## Your instructions
Word for word and without images, transcribe all of the records.

## Material provided
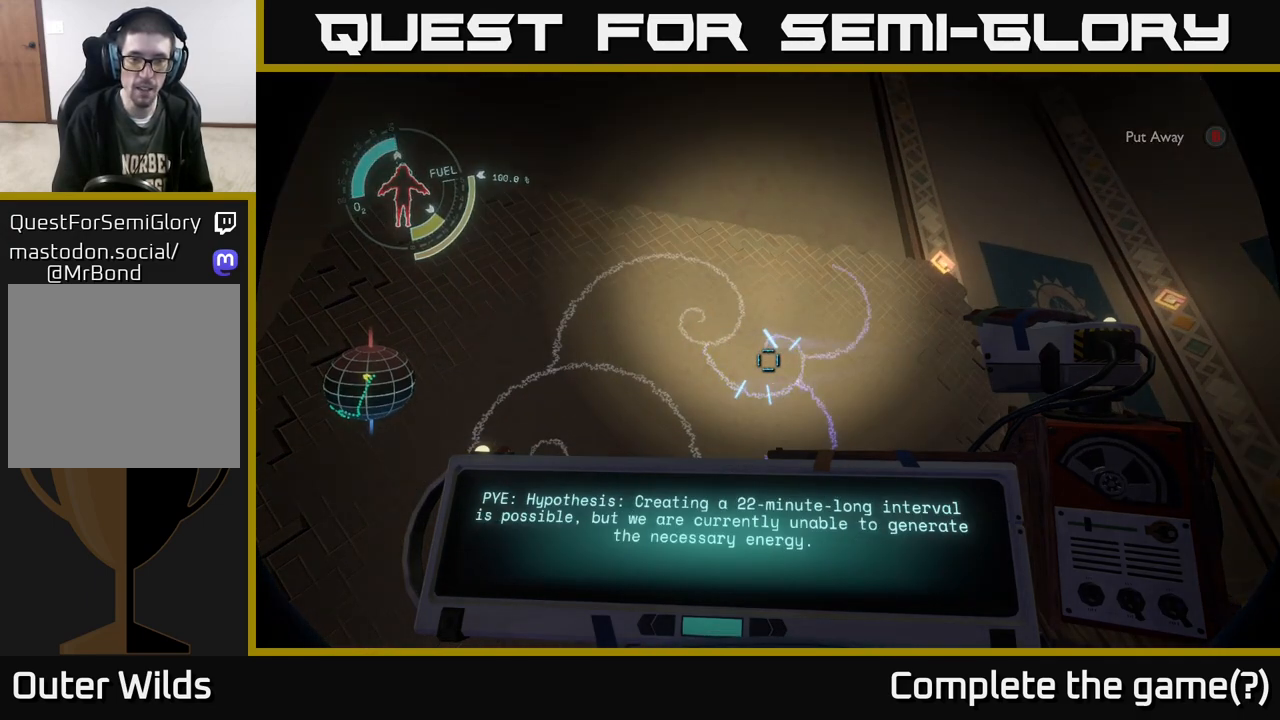
{"buttons": ["R1"], "left_stick": "center", "right_stick": "center", "events": []}
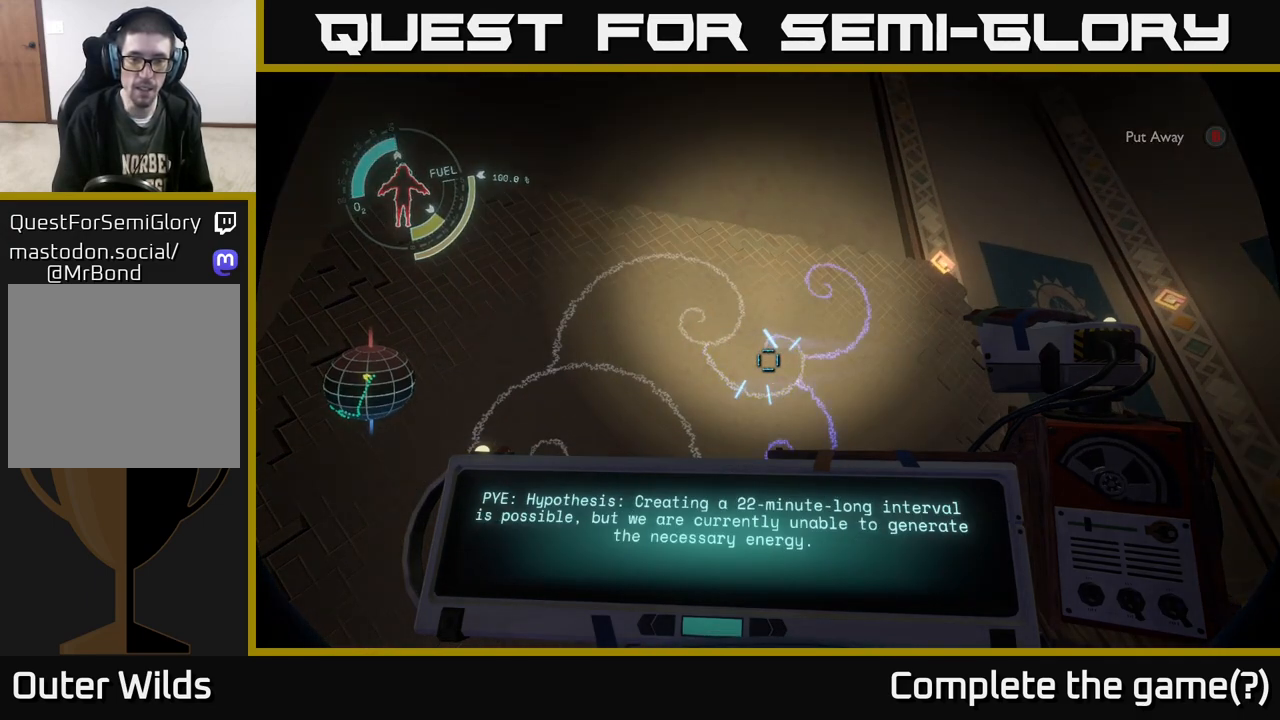
{"buttons": [], "left_stick": "center", "right_stick": "center", "events": [[117, "R1", "up"]]}
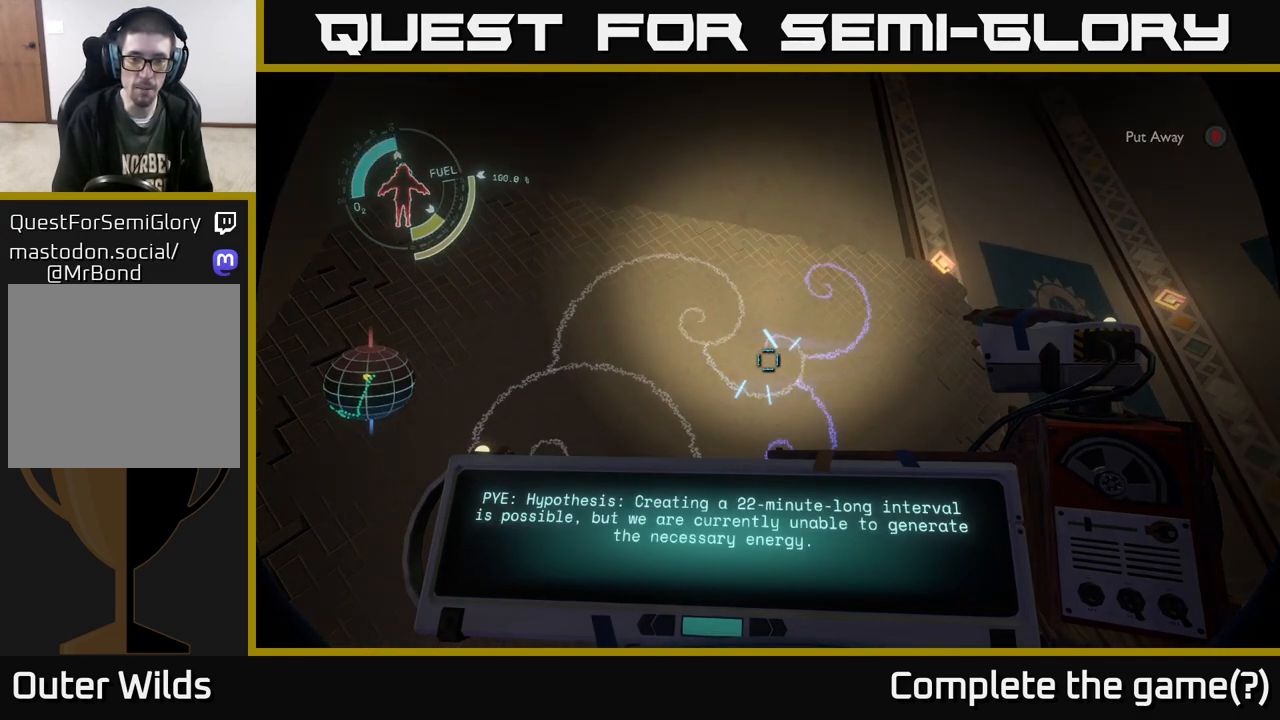
{"buttons": [], "left_stick": "center", "right_stick": "center", "events": []}
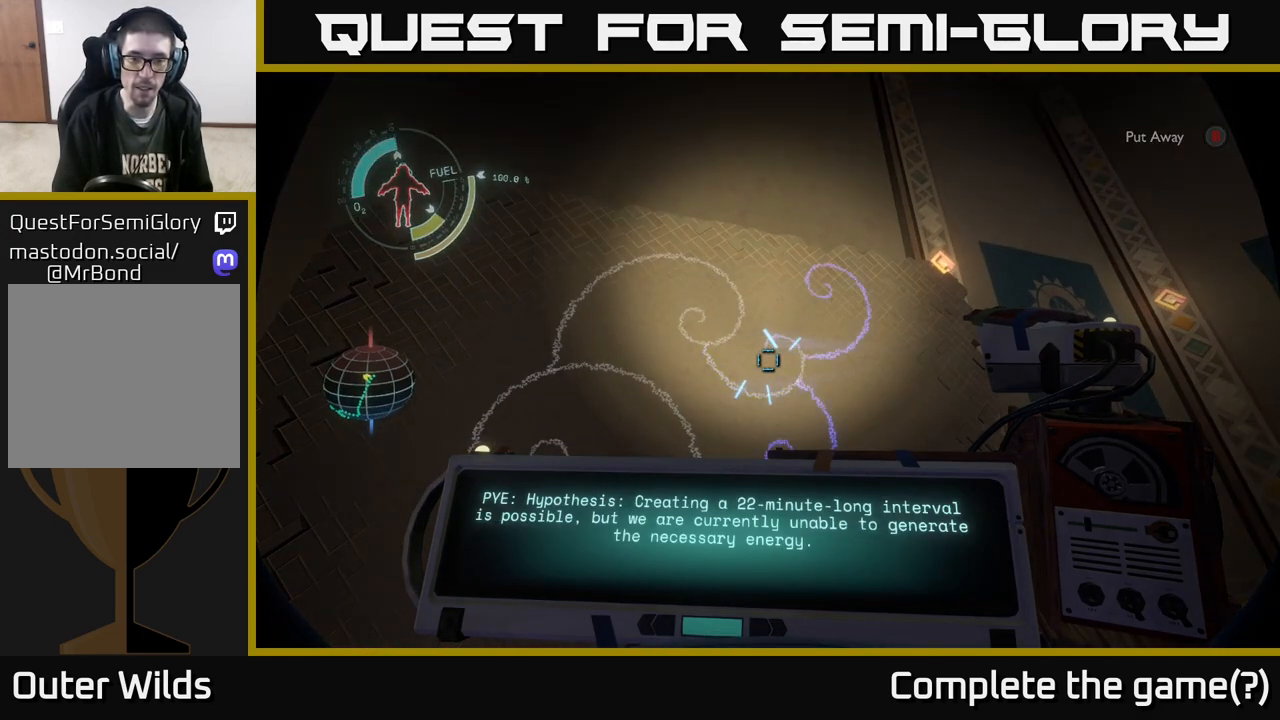
{"buttons": [], "left_stick": "center", "right_stick": "center", "events": []}
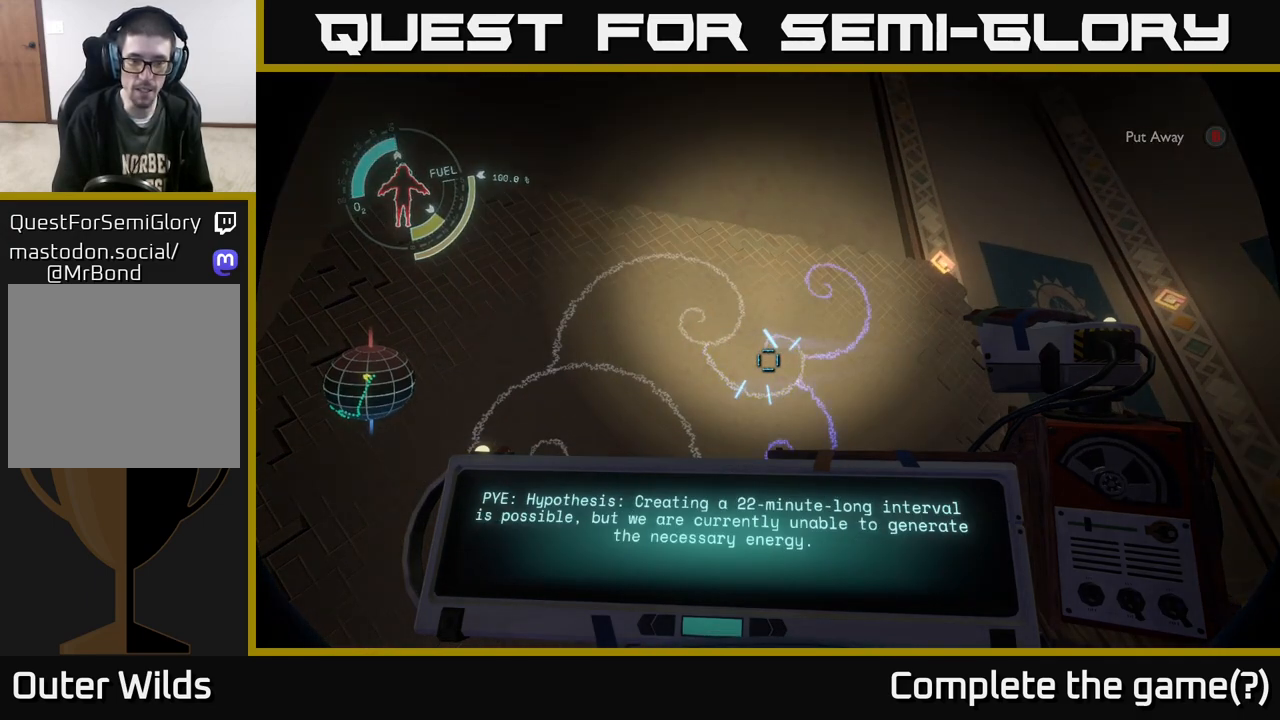
{"buttons": [], "left_stick": "center", "right_stick": "center", "events": []}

## Expected answer
{"buttons": ["R1"], "left_stick": "center", "right_stick": "center", "events": []}
{"buttons": [], "left_stick": "center", "right_stick": "center", "events": [[117, "R1", "up"]]}
{"buttons": [], "left_stick": "center", "right_stick": "center", "events": []}
{"buttons": [], "left_stick": "center", "right_stick": "center", "events": []}
{"buttons": [], "left_stick": "center", "right_stick": "center", "events": []}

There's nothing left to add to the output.